4. Par la décision litigieuse du 19 septembre 2025, le préfet de la Seine-Saint-Denis a classé sans suite la demande de naturalisation de M. A… au motif qu’en dépit de l’invitation qui lui avait été faite en ce sens, l’intéressé n’a pas fourni, notamment, « tout document justifiant d’un niveau de connaissance de la langue française à l’oral et à l’écrit au moins égal au niveau B1 du cadre européen commun de référence pour les langues ». Le requérant soutient que si son diplôme de psychologue lui a été délivré par une université algérienne, il a toutefois effectué toute sa scolarité en langue française et qu’il a notamment été inscrit pendant deux années à l’université Paris VII Jussieu en tant que doctorant, de sorte qu’il possède un niveau de connaissance de la langue française bien supérieur au niveau requis. Toutefois, il est constant que le seul diplôme dont le requérant se prévaut, en l’espèce un document rédigé en langue arabe, portant, en langue française, les seules indications suivantes : en en-tête : « Licence en psychologie », puis : « Il est décerné à M. A… B… né le 08 avril 1956 à Sétif la licence de psychologie option clinique. Le ministre de l’enseignement supérieur et de la recherche scientifique » n’est pas au nombre des pièces, limitativement énumérées à l’article 1er de l’arrêté du 12 mars 2020, alors en vigueur, pris pour l’application de l’article 37 du décret du 30 décembre 1993. Ainsi, quand bien les allégations du requérant, selon lesquelles il possède un niveau de connaissance de la langue française « bien supérieur » au niveau requis sont particulièrement crédibles, alors qu’il justifie en outre avoir été inscrit deux années à l’université Paris VII Jussieu en tant que doctorant, en se bornant à faire valoir qu’il a produit le diplôme précité au soutien de sa demande de naturalisation, M. A… ne conteste pas utilement le motif, précité, retenu par le préfet de la Seine-Saint-Denis pour procéder au classement sans suite de sa demande de naturalisation. Or, comme il a été dit au point 3, le défaut de production de pièces complémentaires dans le délai imparti peut, à lui seul, légalement justifier une décision de classement sans suite d’une demande de naturalisation. Dans ces conditions et alors que par la décision litigieuse l’autorité préfectorale n’a pas statué sur le bien-fondé de la demande de M. A…, les moyens de la requête sont inopérants.

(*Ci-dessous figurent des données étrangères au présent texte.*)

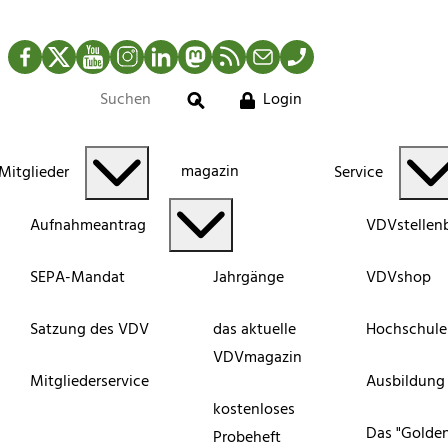
Facebook
Twitter
YouTube
Instagram
LinkedIn
Mastodon
RSS-Newsfeed
Mail
Telefon
Login
Suche
magazin
Mitglieder
Service
Aufnahmeantrag
VDVstellen
SEPA-Mandat
Jahrgänge
VDVshop
Satzung des VDV
das aktuelle
Hochschule
VDVmagazin
Mitgliederservice
Ausbildung
kostenloses
Das "Golde
Probeheft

5. Il résulte de ce qui précède que la requête de M. A… peut être rejetée par ordonnance en application des dispositions précitées du 7°) de l’article R.222-1 du code de justice administrative.
O R D O N N E :
Article 1er : La requête de M. A… rejetée.
Article 2 : La présente ordonnance sera notifiée à M. B… A….
Copie en sera adressée au préfet de la Seine-Saint-Denis.
Fait à Montreuil, le 11 mai 2026.
Le président de la 8ème chambre,
L. Gauchard
La République mande et ordonne au ministre de l’intérieur en ce qui le concerne ou à tous commissaires de justice à ce requis en ce qui concerne les voies de droit commun contre les parties privées, de pourvoir à l’exécution de la présente décision.